L’obscurité prend des aspects variés : dilution dans le noir, cryptage du signe, et surtout, illustration par excellence de la pulsion scopique, l’occultation directe. En recouvrant directement le centre du mystère par exemple. En le retirant du champ de vision du regardeur. Faire porter le regard vers l’absence. Mettre un voile devant l’objet désiré, laisser espérer voir sous la jupe de la manifestation la plus excitante de l’inconnu.

Il manque au regardeur un ou plusieurs éléments qui l’empêchent de saisir l’image dans son ensemble. Que manque t-il ? Il peut s’agir du sens d’un symbole ou bien carrément d’un morceau du tableau. Ce sont ces éléments absents qui excitent l’œil.

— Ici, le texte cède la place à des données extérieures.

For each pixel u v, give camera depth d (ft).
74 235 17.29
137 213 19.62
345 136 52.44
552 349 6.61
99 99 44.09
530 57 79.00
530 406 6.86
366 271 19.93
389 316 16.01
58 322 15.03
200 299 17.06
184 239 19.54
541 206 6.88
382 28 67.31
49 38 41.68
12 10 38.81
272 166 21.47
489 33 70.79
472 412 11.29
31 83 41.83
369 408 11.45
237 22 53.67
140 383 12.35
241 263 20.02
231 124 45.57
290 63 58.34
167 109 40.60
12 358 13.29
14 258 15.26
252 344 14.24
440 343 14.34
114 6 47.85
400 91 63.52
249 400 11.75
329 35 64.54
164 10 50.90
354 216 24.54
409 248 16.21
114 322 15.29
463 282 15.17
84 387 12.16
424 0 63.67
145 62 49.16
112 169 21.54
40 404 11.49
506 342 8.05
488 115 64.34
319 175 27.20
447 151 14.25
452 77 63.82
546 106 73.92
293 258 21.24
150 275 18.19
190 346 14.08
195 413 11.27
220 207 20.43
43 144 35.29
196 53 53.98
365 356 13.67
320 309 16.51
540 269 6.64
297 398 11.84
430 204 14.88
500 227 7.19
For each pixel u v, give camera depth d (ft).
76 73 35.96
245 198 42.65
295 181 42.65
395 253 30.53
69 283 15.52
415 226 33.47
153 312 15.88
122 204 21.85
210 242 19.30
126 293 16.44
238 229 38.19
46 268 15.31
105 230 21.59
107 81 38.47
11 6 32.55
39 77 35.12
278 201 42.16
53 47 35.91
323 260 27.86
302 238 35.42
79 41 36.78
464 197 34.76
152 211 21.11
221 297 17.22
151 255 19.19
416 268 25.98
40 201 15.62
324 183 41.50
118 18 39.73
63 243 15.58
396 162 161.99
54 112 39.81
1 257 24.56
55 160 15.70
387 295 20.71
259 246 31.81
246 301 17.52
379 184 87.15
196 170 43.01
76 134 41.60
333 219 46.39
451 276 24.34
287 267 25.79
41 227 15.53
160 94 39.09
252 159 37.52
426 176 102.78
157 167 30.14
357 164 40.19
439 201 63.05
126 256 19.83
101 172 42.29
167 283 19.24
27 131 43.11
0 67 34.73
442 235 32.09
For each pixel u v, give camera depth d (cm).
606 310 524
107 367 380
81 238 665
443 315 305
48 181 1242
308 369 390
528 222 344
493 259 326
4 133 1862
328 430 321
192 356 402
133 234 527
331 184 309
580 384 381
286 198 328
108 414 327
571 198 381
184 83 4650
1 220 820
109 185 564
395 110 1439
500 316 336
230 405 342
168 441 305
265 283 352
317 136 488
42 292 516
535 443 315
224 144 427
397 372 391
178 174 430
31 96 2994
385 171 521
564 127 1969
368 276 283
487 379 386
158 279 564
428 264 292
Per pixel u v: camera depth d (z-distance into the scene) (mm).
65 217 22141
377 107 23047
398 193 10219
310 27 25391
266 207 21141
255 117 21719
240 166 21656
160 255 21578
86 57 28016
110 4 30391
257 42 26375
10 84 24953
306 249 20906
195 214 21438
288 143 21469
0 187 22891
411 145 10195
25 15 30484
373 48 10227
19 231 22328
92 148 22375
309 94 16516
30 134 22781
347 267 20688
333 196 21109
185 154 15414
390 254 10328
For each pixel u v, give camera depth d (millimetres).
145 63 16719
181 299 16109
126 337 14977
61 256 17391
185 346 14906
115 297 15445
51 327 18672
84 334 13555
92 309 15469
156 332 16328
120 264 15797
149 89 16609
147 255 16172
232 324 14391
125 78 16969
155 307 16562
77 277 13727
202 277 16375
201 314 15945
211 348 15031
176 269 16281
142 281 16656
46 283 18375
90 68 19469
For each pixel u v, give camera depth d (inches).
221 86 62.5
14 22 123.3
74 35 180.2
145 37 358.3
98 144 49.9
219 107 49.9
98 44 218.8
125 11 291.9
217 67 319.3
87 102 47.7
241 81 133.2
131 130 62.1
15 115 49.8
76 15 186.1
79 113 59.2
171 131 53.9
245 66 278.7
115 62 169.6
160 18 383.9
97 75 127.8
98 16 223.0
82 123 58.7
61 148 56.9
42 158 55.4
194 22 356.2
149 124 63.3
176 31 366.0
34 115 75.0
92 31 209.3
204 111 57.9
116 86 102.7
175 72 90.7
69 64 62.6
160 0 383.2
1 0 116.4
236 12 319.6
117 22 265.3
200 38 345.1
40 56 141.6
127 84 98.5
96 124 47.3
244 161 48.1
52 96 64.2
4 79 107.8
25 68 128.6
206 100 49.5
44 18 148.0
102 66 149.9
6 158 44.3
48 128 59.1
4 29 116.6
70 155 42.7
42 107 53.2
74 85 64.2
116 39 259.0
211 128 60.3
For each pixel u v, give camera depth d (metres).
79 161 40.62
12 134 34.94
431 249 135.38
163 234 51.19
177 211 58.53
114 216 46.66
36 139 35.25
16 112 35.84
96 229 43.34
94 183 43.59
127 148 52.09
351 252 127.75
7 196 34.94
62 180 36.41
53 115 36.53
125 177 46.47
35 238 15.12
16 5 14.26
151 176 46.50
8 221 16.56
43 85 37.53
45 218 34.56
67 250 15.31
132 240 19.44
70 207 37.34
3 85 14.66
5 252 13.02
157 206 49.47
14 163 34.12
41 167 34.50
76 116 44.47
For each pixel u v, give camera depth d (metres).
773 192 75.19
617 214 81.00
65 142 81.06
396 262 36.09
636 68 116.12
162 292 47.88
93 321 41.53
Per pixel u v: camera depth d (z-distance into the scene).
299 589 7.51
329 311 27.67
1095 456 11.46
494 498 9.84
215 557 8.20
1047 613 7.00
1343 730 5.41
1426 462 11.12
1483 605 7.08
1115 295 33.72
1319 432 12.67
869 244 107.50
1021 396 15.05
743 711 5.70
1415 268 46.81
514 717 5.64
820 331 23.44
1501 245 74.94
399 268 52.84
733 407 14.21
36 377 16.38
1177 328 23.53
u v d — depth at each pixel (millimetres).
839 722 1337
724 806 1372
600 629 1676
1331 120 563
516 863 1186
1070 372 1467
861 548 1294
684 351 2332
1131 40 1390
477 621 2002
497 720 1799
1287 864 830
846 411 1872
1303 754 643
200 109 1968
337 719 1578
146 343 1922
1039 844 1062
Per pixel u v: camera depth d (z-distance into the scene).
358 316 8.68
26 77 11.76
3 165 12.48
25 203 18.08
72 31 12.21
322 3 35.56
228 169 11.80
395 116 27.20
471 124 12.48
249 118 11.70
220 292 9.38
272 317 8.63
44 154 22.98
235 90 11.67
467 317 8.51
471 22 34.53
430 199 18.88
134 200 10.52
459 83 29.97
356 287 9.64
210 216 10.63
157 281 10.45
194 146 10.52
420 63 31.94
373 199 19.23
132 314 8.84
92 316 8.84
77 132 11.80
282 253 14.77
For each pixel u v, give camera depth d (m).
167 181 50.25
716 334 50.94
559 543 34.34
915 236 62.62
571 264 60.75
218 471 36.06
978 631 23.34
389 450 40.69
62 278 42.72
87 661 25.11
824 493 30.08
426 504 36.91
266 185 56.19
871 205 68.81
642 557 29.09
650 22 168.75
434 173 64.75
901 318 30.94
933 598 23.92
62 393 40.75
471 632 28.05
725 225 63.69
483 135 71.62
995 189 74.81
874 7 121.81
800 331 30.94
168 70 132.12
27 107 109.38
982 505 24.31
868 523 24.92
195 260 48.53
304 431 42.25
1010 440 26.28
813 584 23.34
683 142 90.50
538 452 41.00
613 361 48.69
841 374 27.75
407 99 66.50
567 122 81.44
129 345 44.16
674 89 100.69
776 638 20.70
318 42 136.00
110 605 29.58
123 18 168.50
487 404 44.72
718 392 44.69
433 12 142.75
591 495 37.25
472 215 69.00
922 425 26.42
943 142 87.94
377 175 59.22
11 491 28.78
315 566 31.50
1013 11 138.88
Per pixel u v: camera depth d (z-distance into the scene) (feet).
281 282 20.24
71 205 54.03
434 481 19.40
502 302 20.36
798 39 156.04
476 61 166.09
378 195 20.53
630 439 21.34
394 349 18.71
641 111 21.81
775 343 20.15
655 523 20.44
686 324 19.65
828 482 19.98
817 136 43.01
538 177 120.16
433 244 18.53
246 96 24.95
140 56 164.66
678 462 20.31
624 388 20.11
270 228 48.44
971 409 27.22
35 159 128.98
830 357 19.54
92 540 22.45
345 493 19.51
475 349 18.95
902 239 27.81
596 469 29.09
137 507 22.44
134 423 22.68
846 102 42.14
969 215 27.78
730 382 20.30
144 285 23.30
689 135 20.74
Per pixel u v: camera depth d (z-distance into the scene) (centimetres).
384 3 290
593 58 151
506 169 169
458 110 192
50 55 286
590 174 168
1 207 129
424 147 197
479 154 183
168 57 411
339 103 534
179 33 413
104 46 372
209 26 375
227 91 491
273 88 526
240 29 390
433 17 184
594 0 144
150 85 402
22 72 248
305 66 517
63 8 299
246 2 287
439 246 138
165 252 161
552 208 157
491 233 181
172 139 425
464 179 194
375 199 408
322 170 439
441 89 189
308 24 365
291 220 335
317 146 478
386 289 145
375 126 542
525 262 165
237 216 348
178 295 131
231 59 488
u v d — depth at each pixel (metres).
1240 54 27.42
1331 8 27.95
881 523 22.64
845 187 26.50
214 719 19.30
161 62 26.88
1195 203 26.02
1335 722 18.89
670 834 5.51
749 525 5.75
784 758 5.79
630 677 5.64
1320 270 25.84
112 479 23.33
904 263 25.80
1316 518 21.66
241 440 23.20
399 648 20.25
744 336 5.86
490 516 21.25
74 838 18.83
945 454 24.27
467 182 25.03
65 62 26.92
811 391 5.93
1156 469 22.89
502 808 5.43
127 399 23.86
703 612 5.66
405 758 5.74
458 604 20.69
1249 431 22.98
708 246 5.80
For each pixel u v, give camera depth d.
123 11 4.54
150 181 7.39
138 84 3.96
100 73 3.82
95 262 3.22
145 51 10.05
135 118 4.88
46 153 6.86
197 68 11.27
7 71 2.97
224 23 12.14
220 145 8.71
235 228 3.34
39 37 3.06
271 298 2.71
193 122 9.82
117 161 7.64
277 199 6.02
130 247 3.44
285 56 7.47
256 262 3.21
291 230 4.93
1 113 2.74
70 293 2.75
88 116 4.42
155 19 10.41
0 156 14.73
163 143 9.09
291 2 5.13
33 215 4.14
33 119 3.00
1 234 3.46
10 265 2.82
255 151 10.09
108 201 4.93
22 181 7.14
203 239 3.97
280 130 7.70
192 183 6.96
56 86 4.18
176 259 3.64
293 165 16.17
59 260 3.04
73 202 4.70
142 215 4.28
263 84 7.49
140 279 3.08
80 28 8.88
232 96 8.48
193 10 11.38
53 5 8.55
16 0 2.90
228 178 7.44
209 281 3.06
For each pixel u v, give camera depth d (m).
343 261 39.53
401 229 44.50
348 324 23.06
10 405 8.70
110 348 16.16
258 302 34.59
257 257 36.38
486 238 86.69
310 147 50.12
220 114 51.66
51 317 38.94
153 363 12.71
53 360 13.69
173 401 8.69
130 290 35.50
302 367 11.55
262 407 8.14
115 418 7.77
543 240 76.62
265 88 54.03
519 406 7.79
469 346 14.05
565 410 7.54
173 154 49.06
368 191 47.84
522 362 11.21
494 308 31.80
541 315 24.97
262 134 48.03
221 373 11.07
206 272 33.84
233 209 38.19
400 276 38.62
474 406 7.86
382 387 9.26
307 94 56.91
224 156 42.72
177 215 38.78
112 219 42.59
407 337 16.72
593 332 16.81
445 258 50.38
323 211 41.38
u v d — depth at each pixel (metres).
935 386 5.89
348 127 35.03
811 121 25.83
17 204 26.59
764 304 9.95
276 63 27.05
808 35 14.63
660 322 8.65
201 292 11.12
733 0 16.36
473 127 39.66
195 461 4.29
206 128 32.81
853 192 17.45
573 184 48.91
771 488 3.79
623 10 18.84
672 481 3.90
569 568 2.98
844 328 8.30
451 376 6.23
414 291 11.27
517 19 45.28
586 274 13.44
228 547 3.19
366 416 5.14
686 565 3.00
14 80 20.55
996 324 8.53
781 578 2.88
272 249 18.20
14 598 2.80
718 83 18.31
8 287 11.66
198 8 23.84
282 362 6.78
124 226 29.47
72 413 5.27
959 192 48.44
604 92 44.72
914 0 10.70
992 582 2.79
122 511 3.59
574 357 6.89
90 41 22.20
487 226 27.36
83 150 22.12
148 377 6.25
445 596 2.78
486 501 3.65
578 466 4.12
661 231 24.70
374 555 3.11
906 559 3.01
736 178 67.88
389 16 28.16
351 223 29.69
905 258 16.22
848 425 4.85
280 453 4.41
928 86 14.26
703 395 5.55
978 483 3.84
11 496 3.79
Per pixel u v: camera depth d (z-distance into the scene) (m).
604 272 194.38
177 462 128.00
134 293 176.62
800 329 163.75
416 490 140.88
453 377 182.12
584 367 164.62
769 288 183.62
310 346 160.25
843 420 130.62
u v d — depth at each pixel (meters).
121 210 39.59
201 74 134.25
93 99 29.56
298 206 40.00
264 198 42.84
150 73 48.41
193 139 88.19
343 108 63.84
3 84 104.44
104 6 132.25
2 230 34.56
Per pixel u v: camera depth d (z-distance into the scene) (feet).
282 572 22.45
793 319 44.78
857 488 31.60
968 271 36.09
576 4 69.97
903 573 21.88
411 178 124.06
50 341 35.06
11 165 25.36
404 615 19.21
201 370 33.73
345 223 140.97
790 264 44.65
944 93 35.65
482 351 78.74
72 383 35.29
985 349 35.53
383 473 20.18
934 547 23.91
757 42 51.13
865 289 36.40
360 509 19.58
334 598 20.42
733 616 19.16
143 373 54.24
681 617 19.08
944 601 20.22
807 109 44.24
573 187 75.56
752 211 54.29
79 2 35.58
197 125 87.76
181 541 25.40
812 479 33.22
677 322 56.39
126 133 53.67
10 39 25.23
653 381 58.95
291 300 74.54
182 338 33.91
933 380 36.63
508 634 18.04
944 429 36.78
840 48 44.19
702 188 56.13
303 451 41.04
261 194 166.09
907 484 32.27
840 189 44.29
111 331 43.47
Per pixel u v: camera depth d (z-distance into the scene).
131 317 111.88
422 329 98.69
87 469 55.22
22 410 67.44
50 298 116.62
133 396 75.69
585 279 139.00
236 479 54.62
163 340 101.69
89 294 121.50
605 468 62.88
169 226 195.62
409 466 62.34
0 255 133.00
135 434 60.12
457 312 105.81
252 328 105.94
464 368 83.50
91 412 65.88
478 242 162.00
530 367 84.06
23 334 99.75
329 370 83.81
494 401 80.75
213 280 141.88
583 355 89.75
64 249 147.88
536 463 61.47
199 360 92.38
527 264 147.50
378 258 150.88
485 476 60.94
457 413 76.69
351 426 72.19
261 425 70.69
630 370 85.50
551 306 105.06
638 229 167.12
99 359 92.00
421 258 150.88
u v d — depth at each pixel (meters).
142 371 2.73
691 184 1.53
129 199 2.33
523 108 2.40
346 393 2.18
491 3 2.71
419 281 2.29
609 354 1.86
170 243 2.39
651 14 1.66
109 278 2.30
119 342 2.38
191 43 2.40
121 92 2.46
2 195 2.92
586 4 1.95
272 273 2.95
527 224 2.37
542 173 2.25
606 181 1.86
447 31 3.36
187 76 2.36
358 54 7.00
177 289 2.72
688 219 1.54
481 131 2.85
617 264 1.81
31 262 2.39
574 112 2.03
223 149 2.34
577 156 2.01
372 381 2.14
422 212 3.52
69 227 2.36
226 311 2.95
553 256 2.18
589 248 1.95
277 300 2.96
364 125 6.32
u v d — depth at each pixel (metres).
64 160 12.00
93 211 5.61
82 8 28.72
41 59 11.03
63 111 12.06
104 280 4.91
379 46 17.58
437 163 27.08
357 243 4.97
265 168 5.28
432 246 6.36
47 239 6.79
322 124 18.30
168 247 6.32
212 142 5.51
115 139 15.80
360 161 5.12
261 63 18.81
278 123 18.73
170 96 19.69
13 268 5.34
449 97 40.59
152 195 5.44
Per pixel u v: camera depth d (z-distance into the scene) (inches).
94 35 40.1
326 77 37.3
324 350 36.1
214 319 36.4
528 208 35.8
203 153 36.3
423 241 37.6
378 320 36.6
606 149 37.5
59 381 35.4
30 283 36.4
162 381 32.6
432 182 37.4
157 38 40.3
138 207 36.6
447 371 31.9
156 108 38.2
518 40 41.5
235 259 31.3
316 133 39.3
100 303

Ce sont peut-être eux-mêmes qui constituent la chair de l’œuvre : les éléments absents.

La peinture est un pétrissage mystérieux. Pour comprendre cela, il faut envisager la peinture comme une écriture : brouiller la frontière entre peinture et écriture. Dans un premier sens, cela est facilement compréhensible si l’on parvient à être ému par la calligraphie. L’écriture manuscrite peut être objet d’émoi esthétique. Mais dans l’autre sens, la peinture peut elle-même être lisible. La peinture est lisible comme une ligne d’écriture, mais son sens demeure obscur, la langue est étrangère. Les traits d’un visage sont comme ceux d’un idéogramme : ils sont lisibles, mais dans une langue étrangère.

A bien y penser, la notion-même de peinture figurative comporte un mystère intrinsèque. N’est-on pas justement au cœur de la peinture figurative dès lors que l’on s’intéresse à la fracture entre le tableau et sa source ? Il manque à ces tableaux une pièce du puzzle qui empêche le regardeur de reconstituer leur sens originel. Le photographe et l’infographiste peuvent prétendre à une certaine adéquation avec le réel. Mais le divorce du peintre avec son sujet, c’est là que se situe un des principes-même de la peinture.